# DIRECTIONS:
Pick out every line in the material below that contains the string "Reservar" and copy each one. Treat uppercase and lowercase letters as different.

──────── DATA TO USE

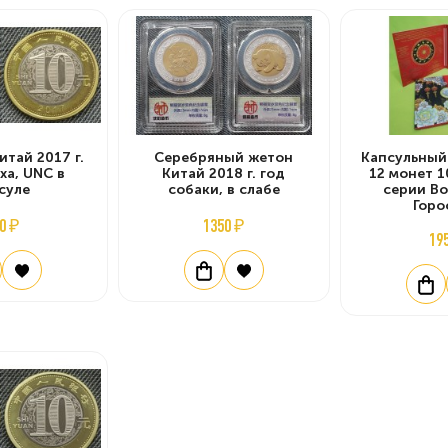
итай 2017 г.
Серебряный жетон
Капсульный
ха, UNC в
Китай 2018 г. год
12 монет 1
суле
собаки, в слабе
серии В
Горо
0 ₽
1350 ₽
19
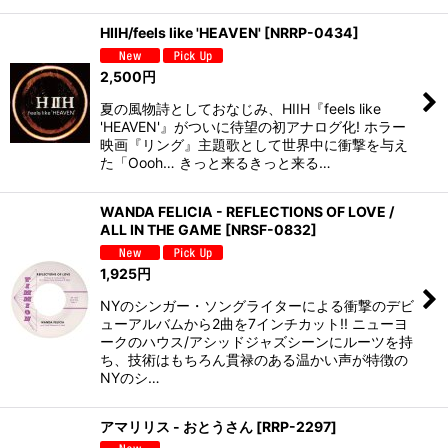
HIIH/feels like 'HEAVEN'
[
NRRP-0434
]
2,500
円
夏の風物詩としておなじみ、HIIH『feels like
'HEAVEN'』がついに待望の初アナログ化! ホラー
映画『リング』主題歌として世界中に衝撃を与え
た「Oooh… きっと来るきっと来る…
WANDA FELICIA - REFLECTIONS OF LOVE /
ALL IN THE GAME
[
NRSF-0832
]
1,925
円
NYのシンガー・ソングライターによる衝撃のデビ
ューアルバムから2曲を7インチカット!! ニューヨ
ークのハウス/アシッドジャズシーンにルーツを持
ち、技術はもちろん貫禄のある温かい声が特徴の
NYのシ…
アマリリス - おとうさん
[
RRP-2297
]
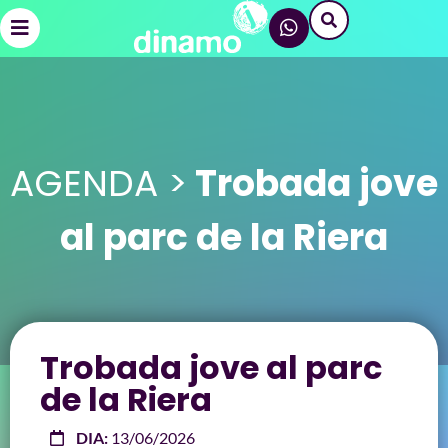
AGENDA >
Trobada jove
al parc de la Riera
Trobada jove al parc
de la Riera
DIA:
13/06/2026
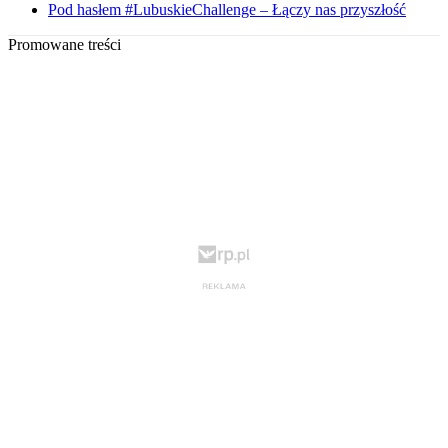
Pod hasłem #LubuskieChallenge – Łączy nas przyszłość
Promowane treści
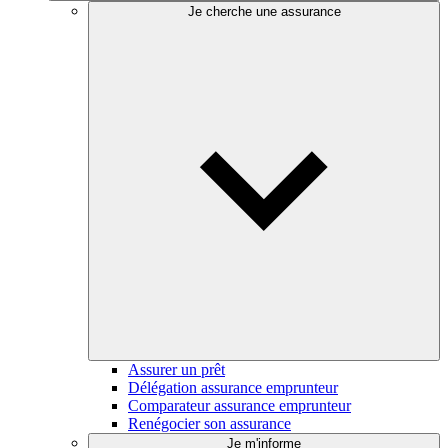
Je cherche une assurance
Assurer un prêt
Délégation assurance emprunteur
Comparateur assurance emprunteur
Renégocier son assurance
Je m'informe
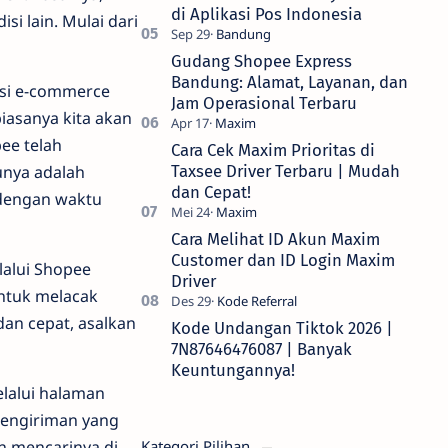
di Aplikasi Pos Indonesia
i lain. Mulai dari
Gudang Shopee Express
Bandung: Alamat, Layanan, dan
asi e-commerce
Jam Operasional Terbaru
iasanya kita akan
ee telah
Cara Cek Maxim Prioritas di
unya adalah
Taxsee Driver Terbaru | Mudah
dan Cepat!
 dengan waktu
Cara Melihat ID Akun Maxim
Customer dan ID Login Maxim
lalui Shopee
Driver
untuk melacak
dan cepat, asalkan
Kode Undangan Tiktok 2026 |
7N87646476087 | Banyak
Keuntungannya!
lalui halaman
pengiriman yang
n mencarinya di
Kategori Pilihan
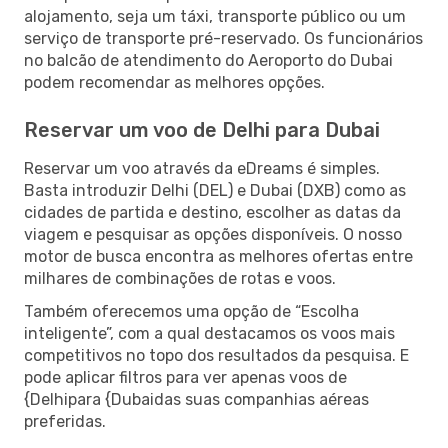
alojamento, seja um táxi, transporte público ou um
serviço de transporte pré-reservado. Os funcionários
no balcão de atendimento do Aeroporto do Dubai
podem recomendar as melhores opções.
Reservar um voo de Delhi para Dubai
Reservar um voo através da eDreams é simples.
Basta introduzir Delhi (DEL) e Dubai (DXB) como as
cidades de partida e destino, escolher as datas da
viagem e pesquisar as opções disponíveis. O nosso
motor de busca encontra as melhores ofertas entre
milhares de combinações de rotas e voos.
Também oferecemos uma opção de “Escolha
inteligente”, com a qual destacamos os voos mais
competitivos no topo dos resultados da pesquisa. E
pode aplicar filtros para ver apenas voos de
{Delhipara {Dubaidas suas companhias aéreas
preferidas.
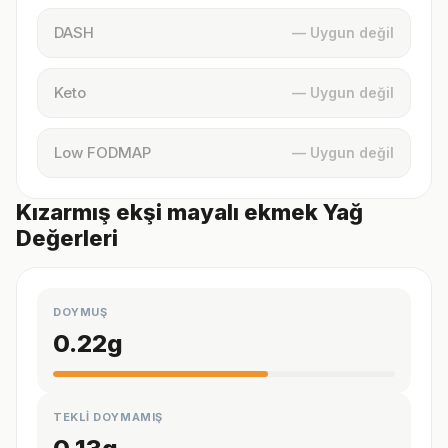
DASH
— Uygun değil
Keto
— Uygun değil
Low FODMAP
— Uygun değil
Kızarmış ekşi mayalı ekmek Yağ
Değerleri
DOYMUŞ
0.22
g
TEKLİ DOYMAMIŞ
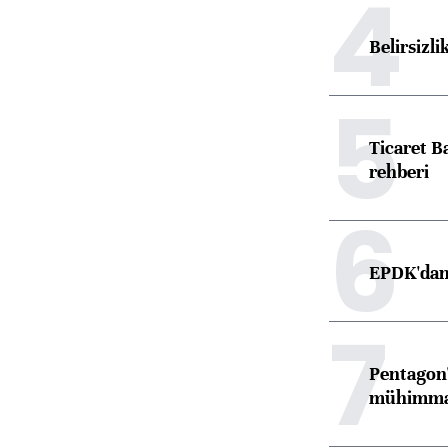
4
Belirsizli
5
Ticaret B
rehberi
6
EPDK'dan 
7
Pentagon'
mühimmat 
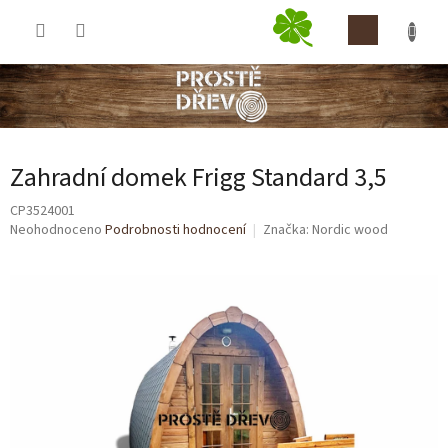
Přejít
NÁKUP
na
obsah
KOŠÍK
Zahradní domek Frigg Standard 3,5
CP3524001
Průměrné
Neohodnoceno
Podrobnosti hodnocení
Značka:
Nordic wood
hodnocení
produktu
je
0,0
z
5
hvězdiček.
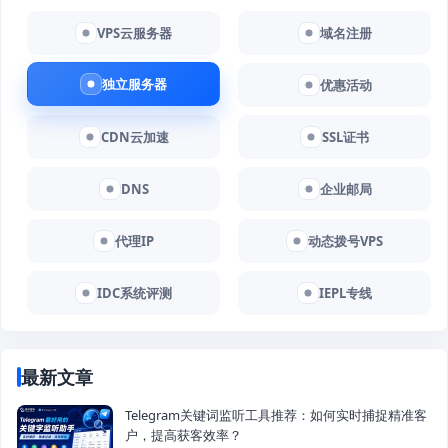
VPS云服务器
域名注册
独立服务器
优惠活动
CDN云加速
SSL证书
DNS
企业邮局
代理IP
动态拨号VPS
IDC系统评测
IEPL专线
最新文章
Telegram关键词监听工具推荐：如何实时捕捉精准客
户，提高获客效率？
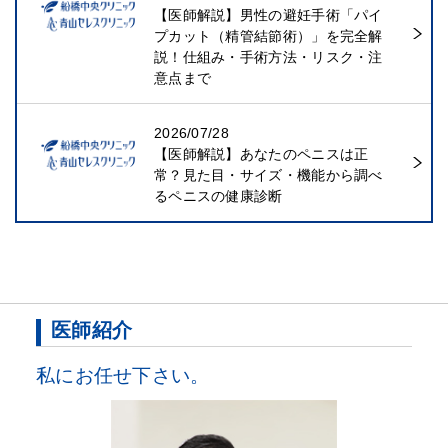
【医師解説】男性の避妊手術「パイ
プカット（精管結節術）」を完全解
説！仕組み・手術方法・リスク・注
意点まで
2026/07/28
【医師解説】あなたのペニスは正
常？見た目・サイズ・機能から調べ
るペニスの健康診断
医師紹介
私にお任せ下さい。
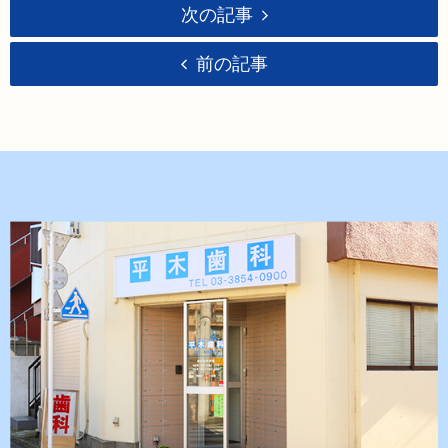
次の記事
前の記事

────────────────

# RESULT BELOW:
Reservar um voo de Delhi para Dubai
Reservar um voo através da eDreams é simples.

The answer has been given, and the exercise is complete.